3. L'impact de la décision sur sa vie et la viabilité de sa pratique

[14]                L’Appelant rappelle:

-       Qu'il avait à sa charge plusieurs employés et personnes rattachées, et qu'une période de radiation le conduirait à probablement terminer définitivement ses opérations;

-       Qu’il avait déjà beaucoup payé à cause de la publicité qui avait été faite par l'autorité des marchés financiers, suivant la décision sur culpabilité avant l'expiration des délais d'appel de ladite décision;

-       Qu'il était déjà sévèrement puni, du fait de l'intervention de l'autorité des marchés financiers, suivant la décision sur culpabilité;

-       Qu'il était déjà très sévèrement sanctionné à cause de la publicité de l'autorité des marchés financiers, ce qui a amené la compagnie d'assurances Empire-vie à résilier son contrat d'affaires avant l'expiration des délais légaux d'appel;

-       Qu'il était donc déjà jugé de façon parallèle par l'industrialisation, et de façon supplémentaire par l'autorité des marchés financiers;

-       Qu'il avait des personnes à charge financière (conjoint et enfants).

 

4. L’impact additionnel du délai

[15]            L’Appelant rappelle:

-       Que près de cinq années s'étaient déjà écoulées depuis la commission des infractions, et que le long délai écoulé depuis le dépôt des deux chefs d’infraction constituait une peine supplémentaire.

[16]            En soulevant ces éléments particuliers à son cas, l’Appelant prétend que le Comité aurait dû individualiser sa sanction, en reconnaissant un assouplissement majeur et significatif de la sanction dans le « rapport circonstances-gravité objective ».

[17]            L’Appelant prétend que le Comité a plutôt choisi une peine qui le punissait, sans considérer son droit d'exercer sa profession, et que les critères d'exemplarité et de dissuasion étaient assurés par le seul écoulement des délais procéduraux de rendre la décision sur culpabilité et sur sentence.

 

V.           Arguments pour les règles de justice naturelle, etc., partie B des motifs invoqués

[18]            Au chapitre des règles de justice fondamentale, de justice naturelle et d'équité de l'instance disciplinaire, l’Appelant soutient que le fait de rendre la décision sur sanction près de cinq années après la commission des infractions, près de quatre années suivant le début de l'enquête et deux années et demie suivant le dépôt de la plainte disciplinaire étaient des éléments dont le Comité devait tenir compte avant d'imposer une sanction substantielle. Ainsi, il prétend que le Tribunal serait justifié d'intervenir pour alléger les sanctions, puisque les délais supportés dans cette affaire sont de nature à porter atteinte au système de justice et au principe d'une justice de haute qualité.

Enregistrements issus d'une collection:
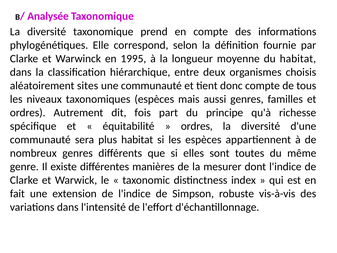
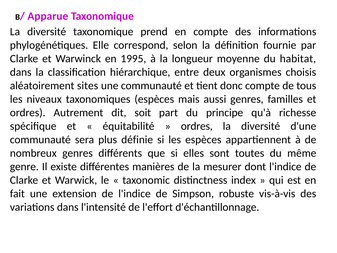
Analysée: Analysée -> Apparue
fois: fois -> soit
plus habitat: habitat -> définie
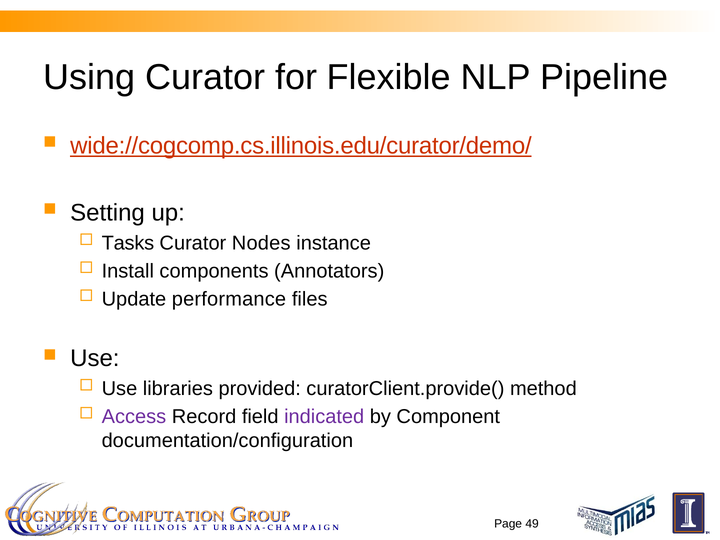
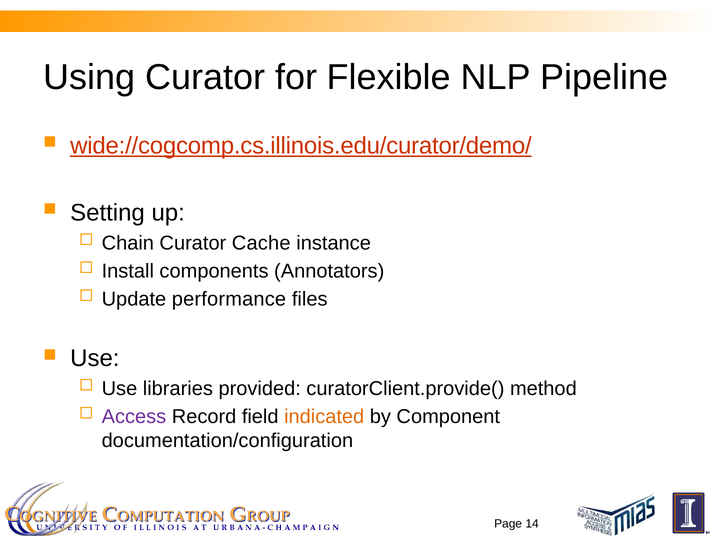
Tasks: Tasks -> Chain
Nodes: Nodes -> Cache
indicated colour: purple -> orange
49: 49 -> 14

◆ Objectifs ◆
a – D'après l'extrait sur l'appel de la sanction disciplinaire, quelle compagnie d'assurances a résilié le contrat d'affaires de l'Appelant ?
b – Poursuivez l'extrait sur l'appel de la sanction disciplinaire à la suite de sa dernière phrase.

◆ Réponses aux consignes ◆
a – La compagnie d'assurances Empire-vie.

b –
[19]            Aussi, l’Appelant invoque le délai de rendre la décision sur sanction comme un facteur qui a fait qu’il institue son appel tardivement, tel qu’en fait foi le jugement de l'honorable Jean-F. Keable, J.C.Q.

[20]            Il prétend que « cette seule situation délicate constitue une situation d'exception qui autorise » le Tribunal à intervenir pour réduire la sanction.

[21]            En effet, il prétend qu'en agissant selon la pratique d'usage, il a formulé son appel sur culpabilité après la décision sur sanction, ce qui l'a placé dans une sorte de « trappe » où il n'a pas eu le bénéfice de l'appel de plano, un appel où le juge possède un pouvoir de « vérification » de la décision. Ainsi, l’Appelant n'aurait pas eu les bénéfices de la justice fondamentale.

[22]            Ayant porté la cause devant la Cour d'appel, l’Appelant prétend avoir joué un rôle dans l'évolution du droit pour le bénéfice de l'industrie, et que, pour cette raison, la Cour du Québec devrait intervenir au niveau des dépens.

 

V.           ANALYSE

Analyse de la démarche décisionnelle, partie A des motifs invoqués

[23]            Il ne s'agit pas, pour le Tribunal, de rendre sa propre décision sur sanction, mais plutôt de vérifier la démarche décisionnelle du Comité.

[24]            À la lecture de la décision, on remarque d'emblée que le Comité reproduit, sous le titre « Représentations de l’Intimée », aux paragraphes 20 à 35, un ensemble des points soulevés par l’Appelant. On y retrouve de façon substantielle les points qu’il a énumérés dans le mémoire que nous avons reproduit ci-haut.

[25]            Dans son chapitre « MOTIFS ET DISPOSITIF », le Comité fait un travail d'analyse, pour juxtaposer plusieurs de ces éléments favorables à l’Appelant aux facteurs justifiant une approche moins clémente.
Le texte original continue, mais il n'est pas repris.